Kenora’s Jeff Gustafson and Scott Dingwall, who won the inaugural IFBC back in 2005, were sitting pretty after Day 1 on Friday with a 16.59-pound catch, but had a tough time on the river on Day 2 to finish in fourth with 25.04 pounds.
“We kind of felt like we were in the driver’s seat a little bit [after Day 1], but it’s a two-day event,” Gustafson said on stage at the final weigh-in at Smokey Bear Park.
“I’ve been pretty lucky on Day 2s this year, and we were confident and ready to go, but we were humbled [Saturday], had a tough time and couldn’t get it going, so we were lucky to get five [fish],” he added.
Frank Savino of Hudson and Brian Lapointe (Lake Elmo) rounded out the top five with a 24.28-pound total.
Cann and Olson got the crowd going when they weighed in prior to the top nine teams from Friday coming through the big tent, then they had to wait patiently in the hot seats until the real celebration could begin after all the weights had been counted.
The pair caught all of their fish in one spot during a quick flurry in the afternoon—having their most success battling the heavy winds in open water.
“We were way out in the middle of the lake pounding on [submerged] humps, 14-16 feet of water,” Olson said.
“It’s a rough way to fish and had we been fishing in my bass boat, we couldn’t have done it,” he admitted.
“[But] we hooked up on everything today and everything came in the boat.”
“Without the support of our family, I don’t think we could be able to do this,” Cann said on stage while accompanied by his youngsters.
Olson said his portion of the $10,000 prize would go towards a lower unit on his motor that was wrecked Friday, while Cann said his wife, Stacey, was leaving for New York this week and would have some extra spending money.
Last year’s champs, Dave Bennett and Mike Salvador, struggled mightily on Day 1 with just one fish totalling 1.35 pounds.
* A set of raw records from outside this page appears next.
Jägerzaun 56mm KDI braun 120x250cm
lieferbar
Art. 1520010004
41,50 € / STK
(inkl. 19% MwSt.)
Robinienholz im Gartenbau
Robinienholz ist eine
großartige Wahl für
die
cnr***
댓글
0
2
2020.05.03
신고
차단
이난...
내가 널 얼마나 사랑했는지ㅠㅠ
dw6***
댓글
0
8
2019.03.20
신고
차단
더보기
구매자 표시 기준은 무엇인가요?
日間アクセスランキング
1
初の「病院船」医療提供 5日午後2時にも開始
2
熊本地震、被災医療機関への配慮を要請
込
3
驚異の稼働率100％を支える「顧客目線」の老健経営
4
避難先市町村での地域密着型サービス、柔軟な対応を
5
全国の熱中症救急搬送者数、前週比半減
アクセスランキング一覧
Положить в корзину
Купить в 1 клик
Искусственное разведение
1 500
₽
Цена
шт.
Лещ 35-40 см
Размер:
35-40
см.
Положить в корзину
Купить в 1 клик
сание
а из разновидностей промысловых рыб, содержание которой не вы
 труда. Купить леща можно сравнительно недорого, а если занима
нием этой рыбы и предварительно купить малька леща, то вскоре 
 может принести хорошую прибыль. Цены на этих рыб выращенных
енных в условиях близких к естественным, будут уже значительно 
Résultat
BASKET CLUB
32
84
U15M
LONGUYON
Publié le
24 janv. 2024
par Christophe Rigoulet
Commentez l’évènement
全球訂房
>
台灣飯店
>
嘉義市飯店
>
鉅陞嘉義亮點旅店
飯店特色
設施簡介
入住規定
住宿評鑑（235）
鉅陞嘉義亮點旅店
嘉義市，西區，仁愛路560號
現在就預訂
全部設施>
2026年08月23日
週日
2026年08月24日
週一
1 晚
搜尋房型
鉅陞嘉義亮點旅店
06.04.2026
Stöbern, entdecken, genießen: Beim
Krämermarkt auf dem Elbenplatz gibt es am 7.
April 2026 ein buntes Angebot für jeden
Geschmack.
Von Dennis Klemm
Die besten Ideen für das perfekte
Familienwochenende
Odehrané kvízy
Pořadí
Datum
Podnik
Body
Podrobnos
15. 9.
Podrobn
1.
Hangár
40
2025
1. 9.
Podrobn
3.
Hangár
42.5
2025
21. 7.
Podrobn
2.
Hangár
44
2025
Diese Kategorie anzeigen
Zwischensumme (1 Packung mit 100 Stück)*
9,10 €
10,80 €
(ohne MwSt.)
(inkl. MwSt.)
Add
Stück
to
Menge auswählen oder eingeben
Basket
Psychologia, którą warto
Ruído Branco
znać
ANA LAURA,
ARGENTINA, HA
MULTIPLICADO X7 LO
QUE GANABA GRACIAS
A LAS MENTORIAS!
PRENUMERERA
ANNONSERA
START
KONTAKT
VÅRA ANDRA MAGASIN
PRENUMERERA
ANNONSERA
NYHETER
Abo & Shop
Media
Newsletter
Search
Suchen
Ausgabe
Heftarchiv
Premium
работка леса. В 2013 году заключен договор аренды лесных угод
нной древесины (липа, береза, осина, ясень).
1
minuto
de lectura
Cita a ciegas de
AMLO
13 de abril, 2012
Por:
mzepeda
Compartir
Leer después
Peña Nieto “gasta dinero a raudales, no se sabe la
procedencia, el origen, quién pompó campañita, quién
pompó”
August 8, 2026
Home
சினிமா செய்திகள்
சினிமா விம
But they brought in 9.22 pounds on Day 2 to move up to 36th place.
“[Friday] we had one of those days, so we just went fishing [Saturday],” Bennett said.
“The river was fishing tough, our day of practice we had out there we didn’t do too good, but we messed around with a few different things and we finally picked up some fish and had a fun day out there.
“It was nice and sunny, and just a fun day on the water,” Bennett enthused.
Rounding out the top 10 were Troy Jutting of Mankato and Jon Austin of International Falls (23.70 pounds), Travis Peterson of Bemidji and Steve Mattson of Grand Rapids (23.31), Jon McDonald and George McDonald of International Falls (21.57), Tracy Pogue and Chuck Olson of Bemidji (21.53), and Duane Peterson and John Peterson of Bemidji (21.53).
The big fish on Day 1 went to Gustafson and Dingwall (4.73 pounds) while Saturday’s big fish was caught by Chuck Coombe of International Falls and Nate Lappi of Rochester, Mn. (4.38).
The two-day event pits teams against one another on two different bodies of water (Rainy Lake and the Rainy River).
Half go on the river and the other half go on the lake the first day, with the roles reversed on Day 2.
Most of the field brought in bigger bags when fishing the lake this year.